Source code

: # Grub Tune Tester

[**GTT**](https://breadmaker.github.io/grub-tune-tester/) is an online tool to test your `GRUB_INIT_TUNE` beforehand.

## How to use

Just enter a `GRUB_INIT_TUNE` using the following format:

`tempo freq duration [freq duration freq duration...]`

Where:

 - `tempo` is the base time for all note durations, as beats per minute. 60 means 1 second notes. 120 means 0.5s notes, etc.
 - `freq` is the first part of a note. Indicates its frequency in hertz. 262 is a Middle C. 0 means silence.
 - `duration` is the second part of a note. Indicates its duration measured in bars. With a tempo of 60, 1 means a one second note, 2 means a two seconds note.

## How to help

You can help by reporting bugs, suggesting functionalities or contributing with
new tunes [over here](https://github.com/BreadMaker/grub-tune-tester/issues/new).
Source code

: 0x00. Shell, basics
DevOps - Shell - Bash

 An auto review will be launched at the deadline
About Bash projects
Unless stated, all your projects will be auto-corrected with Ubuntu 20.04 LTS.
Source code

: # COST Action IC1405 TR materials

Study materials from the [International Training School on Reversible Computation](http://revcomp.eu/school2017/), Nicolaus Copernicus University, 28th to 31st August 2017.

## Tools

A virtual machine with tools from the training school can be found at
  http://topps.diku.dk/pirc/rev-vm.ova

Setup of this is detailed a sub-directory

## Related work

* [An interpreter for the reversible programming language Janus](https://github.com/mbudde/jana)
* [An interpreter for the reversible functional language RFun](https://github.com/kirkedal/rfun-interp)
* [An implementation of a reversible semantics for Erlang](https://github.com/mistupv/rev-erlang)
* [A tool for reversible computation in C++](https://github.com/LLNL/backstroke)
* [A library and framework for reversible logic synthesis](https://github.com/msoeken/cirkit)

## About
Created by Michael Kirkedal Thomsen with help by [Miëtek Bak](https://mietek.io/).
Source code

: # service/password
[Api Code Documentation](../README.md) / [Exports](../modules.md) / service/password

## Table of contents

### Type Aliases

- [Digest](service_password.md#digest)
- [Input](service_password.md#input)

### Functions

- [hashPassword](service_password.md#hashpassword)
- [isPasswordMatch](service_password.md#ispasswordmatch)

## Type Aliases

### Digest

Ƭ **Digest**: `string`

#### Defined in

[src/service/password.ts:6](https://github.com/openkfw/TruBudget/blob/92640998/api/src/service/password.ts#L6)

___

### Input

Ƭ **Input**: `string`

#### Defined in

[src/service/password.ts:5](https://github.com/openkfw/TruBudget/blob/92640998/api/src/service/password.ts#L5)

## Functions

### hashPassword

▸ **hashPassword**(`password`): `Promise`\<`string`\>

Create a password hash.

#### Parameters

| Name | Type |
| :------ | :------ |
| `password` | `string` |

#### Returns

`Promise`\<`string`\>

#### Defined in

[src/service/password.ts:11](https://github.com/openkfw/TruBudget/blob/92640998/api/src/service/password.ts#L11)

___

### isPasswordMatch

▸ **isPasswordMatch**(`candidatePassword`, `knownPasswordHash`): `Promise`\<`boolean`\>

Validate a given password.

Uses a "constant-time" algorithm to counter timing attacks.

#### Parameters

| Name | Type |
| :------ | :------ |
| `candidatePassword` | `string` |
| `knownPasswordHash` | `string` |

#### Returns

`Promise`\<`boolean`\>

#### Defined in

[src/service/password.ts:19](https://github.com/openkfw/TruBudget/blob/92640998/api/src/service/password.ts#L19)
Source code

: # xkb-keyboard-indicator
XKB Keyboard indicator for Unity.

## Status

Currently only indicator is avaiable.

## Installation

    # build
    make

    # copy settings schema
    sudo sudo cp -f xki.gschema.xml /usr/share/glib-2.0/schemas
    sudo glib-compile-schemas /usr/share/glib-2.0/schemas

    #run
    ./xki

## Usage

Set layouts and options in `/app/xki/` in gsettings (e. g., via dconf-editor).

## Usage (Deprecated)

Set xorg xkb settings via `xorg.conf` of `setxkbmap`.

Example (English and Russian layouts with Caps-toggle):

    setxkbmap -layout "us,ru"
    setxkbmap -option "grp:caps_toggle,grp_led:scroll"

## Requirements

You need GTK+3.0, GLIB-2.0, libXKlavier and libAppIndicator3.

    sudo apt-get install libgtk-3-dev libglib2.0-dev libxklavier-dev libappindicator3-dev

= = = = = = =

#### [Task objective]
If a line in the entries above holds "boolean", include it in the count; report nothing but the resulting number.

#### [The completed task]
2